— DIRECTIONS —
Only the lines from the first line of the data through the line containing "Trafficked Children" belong in the answer, transcribed exactly; pictures do not.

Top of TASK INPUTS

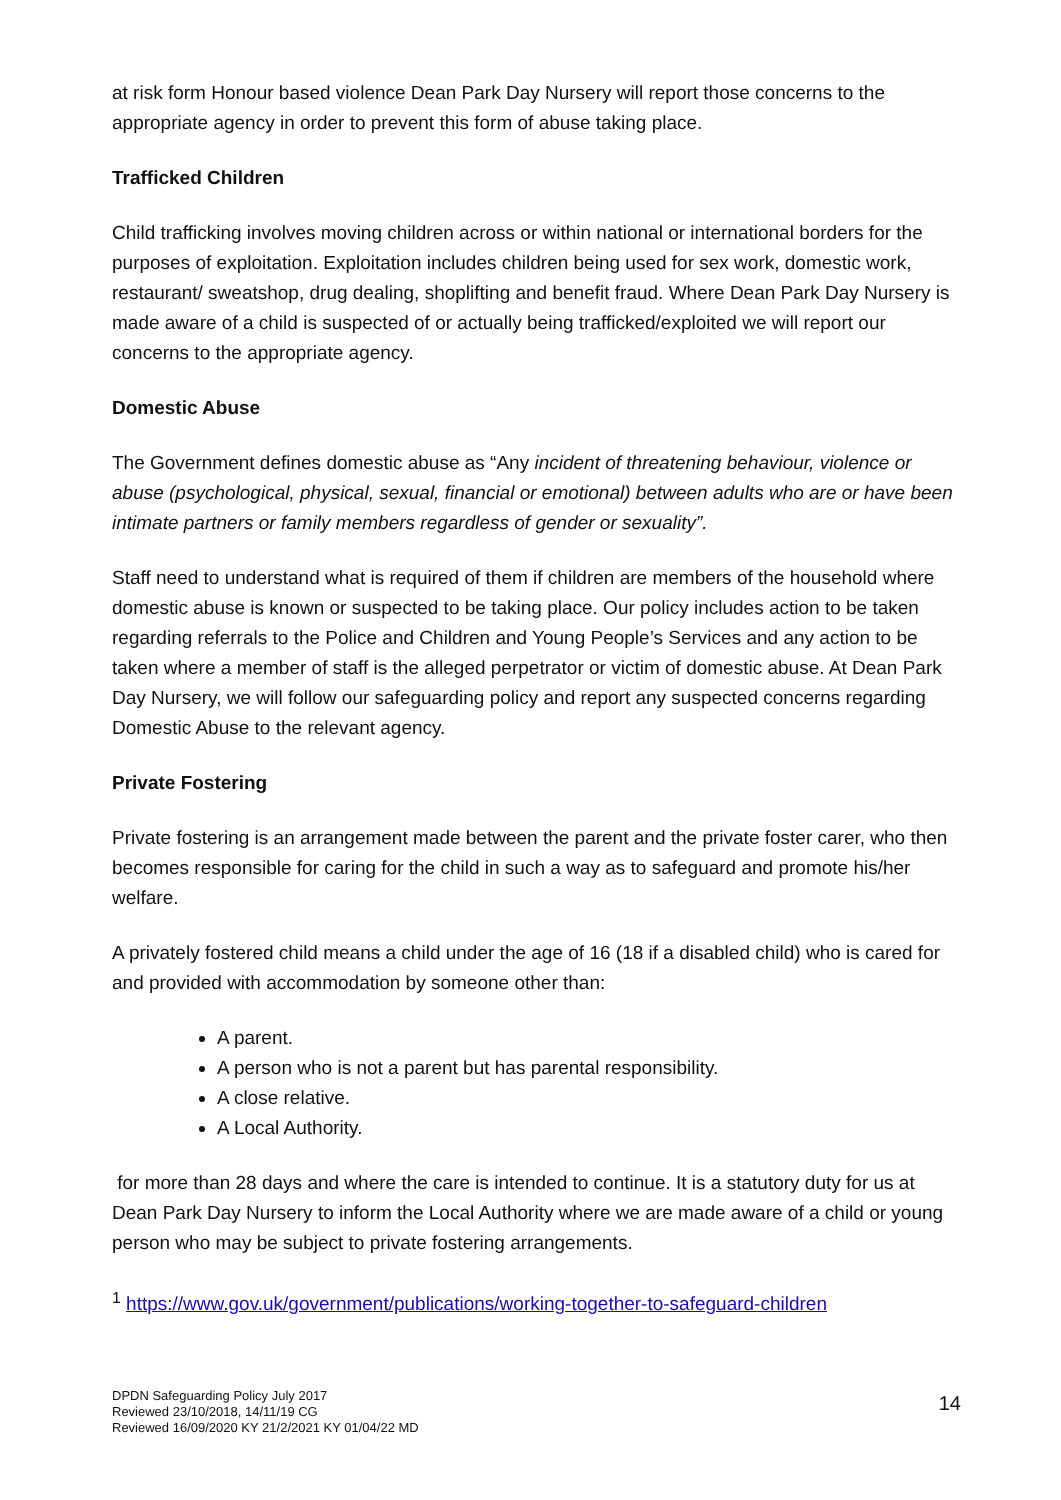at risk form Honour based violence Dean Park Day Nursery will report those concerns to the appropriate agency in order to prevent this form of abuse taking place.
Trafficked Children
Child trafficking involves moving children across or within national or international borders for the purposes of exploitation. Exploitation includes children being used for sex work, domestic work, restaurant/ sweatshop, drug dealing, shoplifting and benefit fraud. Where Dean Park Day Nursery is made aware of a child is suspected of or actually being trafficked/exploited we will report our concerns to the appropriate agency.
Domestic Abuse
The Government defines domestic abuse as “Any incident of threatening behaviour, violence or abuse (psychological, physical, sexual, financial or emotional) between adults who are or have been intimate partners or family members regardless of gender or sexuality”.
Staff need to understand what is required of them if children are members of the household where domestic abuse is known or suspected to be taking place. Our policy includes action to be taken regarding referrals to the Police and Children and Young People’s Services and any action to be taken where a member of staff is the alleged perpetrator or victim of domestic abuse. At Dean Park Day Nursery, we will follow our safeguarding policy and report any suspected concerns regarding Domestic Abuse to the relevant agency.
Private Fostering
Private fostering is an arrangement made between the parent and the private foster carer, who then becomes responsible for caring for the child in such a way as to safeguard and promote his/her welfare.
A privately fostered child means a child under the age of 16 (18 if a disabled child) who is cared for and provided with accommodation by someone other than:
A parent.
A person who is not a parent but has parental responsibility.
A close relative.
A Local Authority.
for more than 28 days and where the care is intended to continue. It is a statutory duty for us at Dean Park Day Nursery to inform the Local Authority where we are made aware of a child or young person who may be subject to private fostering arrangements.
<sup>1</sup> https://www.gov.uk/government/publications/working-together-to-safeguard-children
DPDN Safeguarding Policy July 2017
Reviewed 23/10/2018, 14/11/19 CG
Reviewed 16/09/2020 KY 21/2/2021 KY 01/04/22 MD
14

Bottom of TASK INPUTS

— RESULT FOR THIS EXERCISE —
at risk form Honour based violence Dean Park Day Nursery will report those concerns to the appropriate agency in order to prevent this form of abuse taking place.
Trafficked Children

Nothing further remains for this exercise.